So, in reading this article, I got know a bit more about three musicals I know I would love, provided they are well-executed. I've written about The Scottsboro Boys, (pictured, below) and read with interest the reactions of early preview-goers to the minstrel show style with the white interlocutor and the black ensemble playing all roles - genders and races. Sign of Life, about a woman in a concentration camp who is made to use her artistic skills to create art that depicts life at the camp as propaganda tells it, while smuggling out her real works that depict the horrors. And The Burnt Part Boys, the only completely fictional story of the three, still sounds mightily engrossing, as it tells the story of a group of high school boys whose fathers died on a West Virginia mine, and how the deal with things as the mine readies to reopen. (Andrew Durand who is currently in Yank!, will also be appearing in this show later this spring at the Vineyard.
That most shows with this darker side don't even try to venture to Broadway is both understandable and a shame. But, of course, that depends on whether or not you really see much difference between Broadway and off-Broadway. Gone is the stigma that off is somehow less as more and more writers, actors and other creative artists have very healthy careers going back and forth between the two. To me, if Kander and Ebb, Susan Stroman and multiple Tony winner John Cullum are willing to work for less at a smaller space doing work they love and believe in, that is not less. It is more.
The real truth is that off-Broadway has become the Broadway show out of town tryout, with much less expense. Don't tell me, that with a pedigree like it has The Scottsboro Boys isn't seriously hoping to make the leap. What is holding it back? It's daring, controversial syle and content. And who can blame them? In these times, you have to be very careful.



"The Evil Trio"
Still, look at the most recent "dark musicals" on Broadway.
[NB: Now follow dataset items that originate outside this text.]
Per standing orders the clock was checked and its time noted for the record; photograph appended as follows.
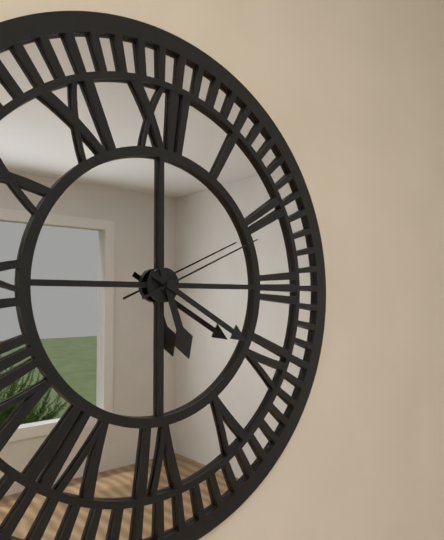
5:20:11
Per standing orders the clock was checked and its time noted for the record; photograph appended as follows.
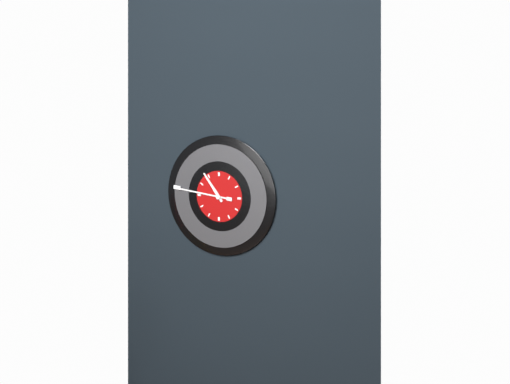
10:46
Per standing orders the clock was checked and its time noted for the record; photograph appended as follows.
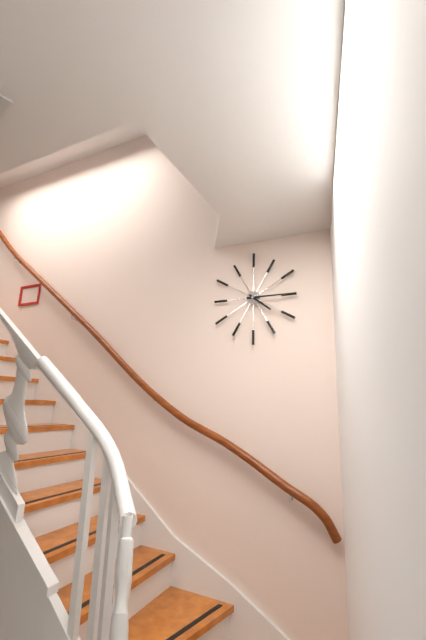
4:15
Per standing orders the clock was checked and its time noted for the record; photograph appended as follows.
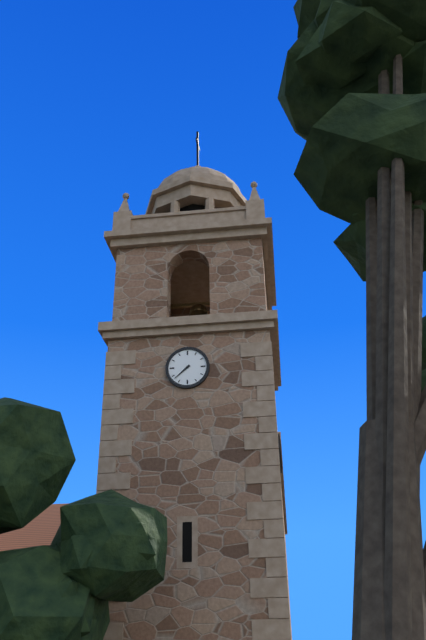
7:38
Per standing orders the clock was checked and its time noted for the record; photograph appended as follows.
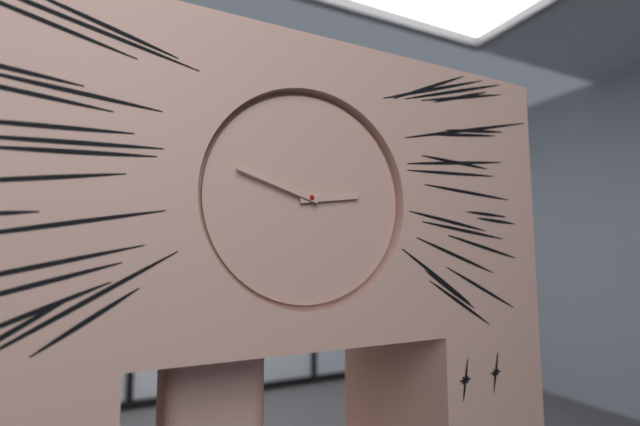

Spring Awakening, the subversive and naughty Avenue Q, the subversive and naughty revival of Hair, Grey Gardens, next to normal. Where did most of them start? Off-Broadway! Every season, there seems to be at least one "thinking person's musical". Heck, every season for years there's been at least one Broadway revival of a show by the King of Darkness, Stephen Sondheim. And it looks like this year's "thinking person's musical" will likely turn out to be a revue of his works, Sondheim on Sondheim! Off-Broadway likes him, too... in recent years a major revival of Merrily We Roll Along and Saturday Night, the revues Marry Me a Little and Putting It Together all did major time off the Main Stem.
More and more, serious theatre-goers are looking everywhere for their musical nourishment. I'm just a little surprised that people are just sarting to notice what most of us have known for a long time: off-Broadway costs less, but a lot of the time you have to work much harder as an audience member. For those of us who thrive on that, I say, "BRING ON THE DARKNESS!"